Before 2000, domestic interiors took a typically cookie-cutter approach to design, and the market for floor coverings was more suited to corporate spaces than personalised homes. It was this gap in the market that led Souad Larusi to found Larusi with her husband, Bert Rozeman of Rozeman Architects. Souad and Bert were among the first to bring Moroccan tribal rugs to London homes, sourcing Beni Ourain rugs decades before they became staples of contemporary homeware. This was also long before the lustrous white tufts of high-grade wool and yarn were replaced with low- grade chemically treated wools and production moved from family homes to factories.
Expertly versed in the weaving of the Berber tribes, Larusi champions the incredible craft skills that spill across the region.
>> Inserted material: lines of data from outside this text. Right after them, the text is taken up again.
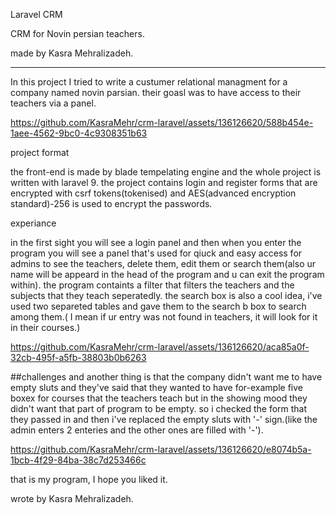 Laravel CRM

CRM for Novin persian teachers.

made by Kasra Mehralizadeh.
____________________________
In this project I tried to write a custumer relational managment for a company named novin parsian.
their goasl was to have access to their teachers via a panel.


https://github.com/KasraMehr/crm-laravel/assets/136126620/588b454e-1aee-4562-9bc0-4c9308351b63



project format

the front-end is made by blade tempelating engine and the whole project is written with laravel 9.
the project contains login and register forms that are encrypted with csrf tokens(tokenised) and
AES(advanced encryption standard)-256 is used to encrypt the passwords.

experiance

in the first sight you will see a login panel and then when you enter the program you will see a panel that's used for 
qiuck and easy access for admins to see the teachers, delete them, edit them or search them(also ur name will be appeard 
in the head of the program and u can exit the program within).
the program containts a filter that filters the teachers and the subjects that they teach seperatedly.
the search box is also a cool idea, i've used two separeted tables and gave them to the search b box to search among them.(
    I mean if ur entry was not found in teachers, it will look for it in their courses.)


https://github.com/KasraMehr/crm-laravel/assets/136126620/aca85a0f-32cb-495f-a5fb-38803b0b6263


##challenges
and another thing is that the company didn't want me to have empty sluts and they've said that they wanted to have for-example five boxex for 
courses that the teachers teach but in the showing mood they didn't want that part of program to be empty. so i checked the form that they passed in 
and then i've replaced the empty sluts with '-' sign.(like the admin enters 2 enteries and the other ones are filled with '-').


https://github.com/KasraMehr/crm-laravel/assets/136126620/e8074b5a-1bcb-4f29-84ba-38c7d253466c


that is my program, I hope you liked it.

wrote by Kasra Mehralizadeh.
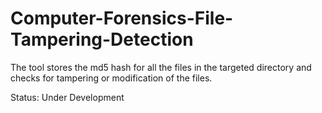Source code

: # Computer-Forensics-File-Tampering-Detection
The tool stores the md5 hash for all the files in the targeted directory and checks for tampering or modification of the files.

Status: Under Development
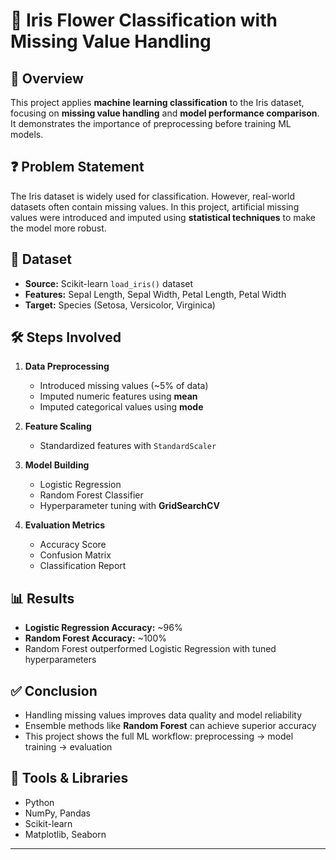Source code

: 
# 🌸 Iris Flower Classification with Missing Value Handling  

## 📌 Overview  
This project applies **machine learning classification** to the Iris dataset, focusing on **missing value handling** and **model performance comparison**. It demonstrates the importance of preprocessing before training ML models.  

## ❓ Problem Statement  
The Iris dataset is widely used for classification. However, real-world datasets often contain missing values. In this project, artificial missing values were introduced and imputed using **statistical techniques** to make the model more robust.  

## 📂 Dataset  
- **Source:** Scikit-learn `load_iris()` dataset  
- **Features:** Sepal Length, Sepal Width, Petal Length, Petal Width  
- **Target:** Species (Setosa, Versicolor, Virginica)  

## 🛠 Steps Involved  
1. **Data Preprocessing**  
   - Introduced missing values (~5% of data)  
   - Imputed numeric features using **mean**  
   - Imputed categorical values using **mode**  

2. **Feature Scaling**  
   - Standardized features with `StandardScaler`  

3. **Model Building**  
   - Logistic Regression  
   - Random Forest Classifier  
   - Hyperparameter tuning with **GridSearchCV**  

4. **Evaluation Metrics**  
   - Accuracy Score  
   - Confusion Matrix  
   - Classification Report  

## 📊 Results  
- **Logistic Regression Accuracy:** ~96%  
- **Random Forest Accuracy:** ~100%  
- Random Forest outperformed Logistic Regression with tuned hyperparameters  

## ✅ Conclusion  
- Handling missing values improves data quality and model reliability  
- Ensemble methods like **Random Forest** can achieve superior accuracy  
- This project shows the full ML workflow: preprocessing → model training → evaluation  

## 🧰 Tools & Libraries  
- Python  
- NumPy, Pandas  
- Scikit-learn  
- Matplotlib, Seaborn  

---

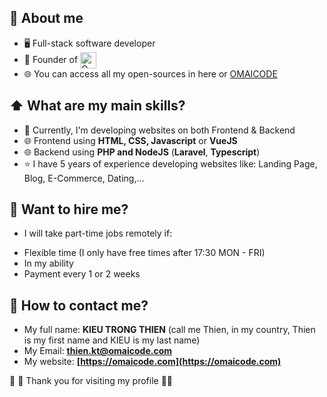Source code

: ## :book: About me
- 🖥 Full-stack software developer
- 💼 Founder of [<img src="https://omaicode.com/storage/app/media/images/omaicode_logo.png" height="26em" align="center" alt="Omaicode" title="Omaicode"/>](https://omaicode.com)
- 🌐 You can access all my open-sources in here or [OMAICODE](https://github.com/orgs/omaicode/repositories)

## ⬆ What are my main skills?
- 🔨 Currently, I'm developing websites on both Frontend & Backend
- 🌐 Frontend using **HTML, CSS, Javascript** or **VueJS**
- 🌐 Backend using **PHP and NodeJS** (**Laravel**, **Typescript**)
- ⭐ I have 5 years of experience developing websites like: Landing Page, Blog, E-Commerce, Dating,...

## 👊 Want to hire me?
- I will take part-time jobs remotely if:
+ Flexible time (I only have free times after 17:30 MON - FRI)
+ In my ability
+ Payment every 1 or 2 weeks

## 🚩 How to contact me?
- My full name: **KIEU TRONG THIEN** (call me Thien, in my country, Thien is my first name and KIEU is my last name)
- My Email: **thien.kt@omaicode.com**
- My website: **[https://omaicode.com](https://omaicode.com)**

👊 👊 Thank you for visiting my profile 👊👊
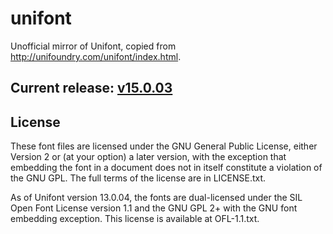 # unifont

Unofficial mirror of Unifont, copied from http://unifoundry.com/unifont/index.html.

## Current release: [v15.0.03](https://github.com/multitheftauto/unifont/releases/tag/v15.0.03)

## License

These font files are licensed under the GNU General Public License, either Version 2 or (at your option) a later version, with the exception that embedding the font in a document does not in itself constitute a violation of the GNU GPL. The full terms of the license are in LICENSE.txt.

As of Unifont version 13.0.04, the fonts are dual-licensed under the SIL Open Font License version 1.1 and the GNU GPL 2+ with the GNU font embedding exception. This license is available at OFL-1.1.txt.
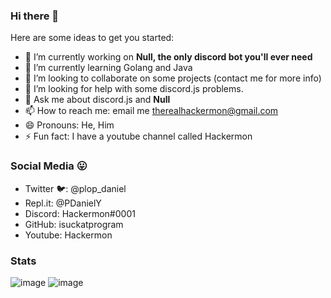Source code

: ### Hi there 👋

<!--
**isuckatprogram/isuckatprogram** is a ✨ _special_ ✨ repository because its `README.md` (this file) appears on your GitHub profile.


-->

Here are some ideas to get you started:

- 🔭 I’m currently working on **Null, the only discord bot you'll ever need**
- 🌱 I’m currently learning Golang and Java
- 👯 I’m looking to collaborate on some projects (contact me for more info)
- 🤔 I’m looking for help with some discord.js problems.
- 💬 Ask me about discord.js and **Null**
- 📫 How to reach me: email me therealhackermon@gmail.com
- 😄 Pronouns: He, Him
- ⚡ Fun fact: I have a youtube channel called Hackermon

### Social Media 😛

- Twitter 🐦: @plop_daniel
- Repl.it: @PDanielY
- Discord: Hackermon#0001
- GitHub: isuckatprogram
- Youtube: Hackermon


### Stats
![image](https://github-readme-stats.vercel.app/api?username=isuckatprogram)
![image](https://github-readme-stats.vercel.app/api/top-langs/?username=isuckatprogram)
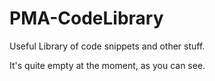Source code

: PMA-CodeLibrary
===============

Useful Library of code snippets and other stuff.

It's quite empty at the moment, as you can see.
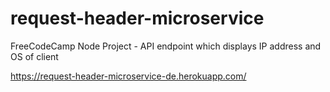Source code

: # request-header-microservice
FreeCodeCamp Node Project - API endpoint which displays IP address and OS of client

https://request-header-microservice-de.herokuapp.com/
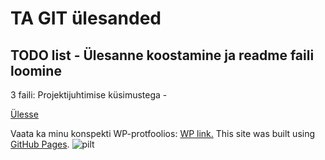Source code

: # TA GIT ülesanded
<a name="readme-top"></a>
## TODO list - Ülesanne koostamine ja readme faili loomine
3 faili:
Projektijuhtimise küsimustega - 

<a href="#readme-top">Ülesse</a>

Vaata ka minu konspekti WP-protfoolios:
<a href="https://anastassiakostjuk24.thkit.ee/wp/" target="_blank">WP link.</a>
This site was built using [GitHub Pages](https://pages.github.com/).
![pilt](https://github.com/user-attachments/assets/267e6d82-2b0f-469e-a687-cb8824d7b60d)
Alongside their preference for high-quality traditional materials, Souad and Bert value the ingenuity of crafting unique pieces out of recycled materials. The duo favour artistic feats that use forgotten everyday products to make something exceptional, including lampshades carved out of old copper boilers, packaging straps turned into pleated shopping bags and Zindekh rugs fashioned from flour sacks.
Measuring around 60cm by 100cm, these rugs are one-off fusions of creativity and sustainability. On a backing cut from the strong woven plastic of grain bags, Zindekh women traditionally form a mosaic of colour and texture using materials that would otherwise go to landfill. They recycle the family’s worn-out clothing, unravelling yarns from old knitwear and incorporating twine and packing materials. Despite being made by craftspeople with no formal artistic education, the finished compositions resemble modernist masterpieces by Kandinsky, Klee or de Staël.
There is an irony when considering the Western fetishisation of traditional Moroccan rugs. Their manufacturing techniques, originally premised on slow production and reusing all available material for new purposes, have been brushed with a stroke of consumerist culture. Nowadays such rugs are made in commercial factories or workshops using chemicals that leak into rivers and pose environmental threats. Souad explains that Zindekhs are becoming an increasing rarity as younger generations migrate to the cities, abandoning the traditional cultural practices of their elders. Souad and Bert are evangelists for the Moroccan way of living, which they describe as “doing a little with a lot, rather than buying everything you think you need”. As they point out, investing in the constant reinvention of existing materials is much more rewarding than buying into the cheap convenience brands that quickly became household staples in European and American homes. Larusi is a reminder of the origins of these floor coverings and the significance of textile design within our shared human culture.